FlowShow – a walk through
I’m not going to walk you through every single step of using it – instead I’ll give a quick overview and then show you what it does.
- To start, go to Communities article 438129 (or search for FlowShow). This document contains a link to the tool.
- You’ll need to use MetaView Explorer to export an entire config set, and then use WinSCP to pull that off your MetaView Server.
- This export file is then uploaded to the FlowShow web page, and then FlowShow will take a bit of time (maybe 10 minutes?) processing it before you can see the output.
Once you’re on the results page you’ll see that there are 4 tabs across the top of the screen, corresponding to the four sections used in Metaswitch translations.
The Attribute sets section is simple but useful: for each Attribute Set it summarizes the attributes and tells you which Number Validation table references that Attribute Set. And equally useful, it highlights any Attribute Sets that are not used – which means you can safely delete them.

##############################

** Exercise requirements **
In the FlowShow walkthrough, which tool is used to pull the exported config set off the MetaView Server?

##############################

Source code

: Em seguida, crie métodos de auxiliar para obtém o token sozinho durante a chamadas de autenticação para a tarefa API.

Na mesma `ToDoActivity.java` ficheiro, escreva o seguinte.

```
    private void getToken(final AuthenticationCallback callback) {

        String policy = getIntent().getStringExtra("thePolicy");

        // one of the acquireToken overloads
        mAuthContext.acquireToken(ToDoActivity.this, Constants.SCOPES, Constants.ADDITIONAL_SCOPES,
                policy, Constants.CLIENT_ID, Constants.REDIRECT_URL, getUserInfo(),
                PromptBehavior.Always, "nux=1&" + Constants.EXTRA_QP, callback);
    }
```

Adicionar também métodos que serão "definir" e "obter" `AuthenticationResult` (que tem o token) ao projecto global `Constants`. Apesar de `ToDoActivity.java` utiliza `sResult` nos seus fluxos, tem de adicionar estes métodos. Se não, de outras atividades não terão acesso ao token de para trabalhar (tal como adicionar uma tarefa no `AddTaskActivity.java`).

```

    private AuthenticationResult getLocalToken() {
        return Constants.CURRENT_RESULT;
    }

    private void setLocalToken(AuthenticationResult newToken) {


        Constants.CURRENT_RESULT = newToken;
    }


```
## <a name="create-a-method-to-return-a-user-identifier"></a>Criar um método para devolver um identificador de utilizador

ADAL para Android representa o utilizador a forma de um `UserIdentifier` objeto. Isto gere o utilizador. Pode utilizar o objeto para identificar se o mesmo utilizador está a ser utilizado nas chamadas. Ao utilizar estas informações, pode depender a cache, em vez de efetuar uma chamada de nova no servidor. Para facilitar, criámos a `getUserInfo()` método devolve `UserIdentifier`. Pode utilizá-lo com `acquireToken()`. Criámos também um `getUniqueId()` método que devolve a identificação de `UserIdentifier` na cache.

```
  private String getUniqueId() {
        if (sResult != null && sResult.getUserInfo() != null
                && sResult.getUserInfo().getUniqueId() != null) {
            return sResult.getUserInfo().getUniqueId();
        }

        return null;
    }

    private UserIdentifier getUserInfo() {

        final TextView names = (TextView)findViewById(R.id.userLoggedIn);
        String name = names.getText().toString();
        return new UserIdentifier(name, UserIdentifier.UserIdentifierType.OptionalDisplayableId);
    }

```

##############################

** Expected answer **
WinSCP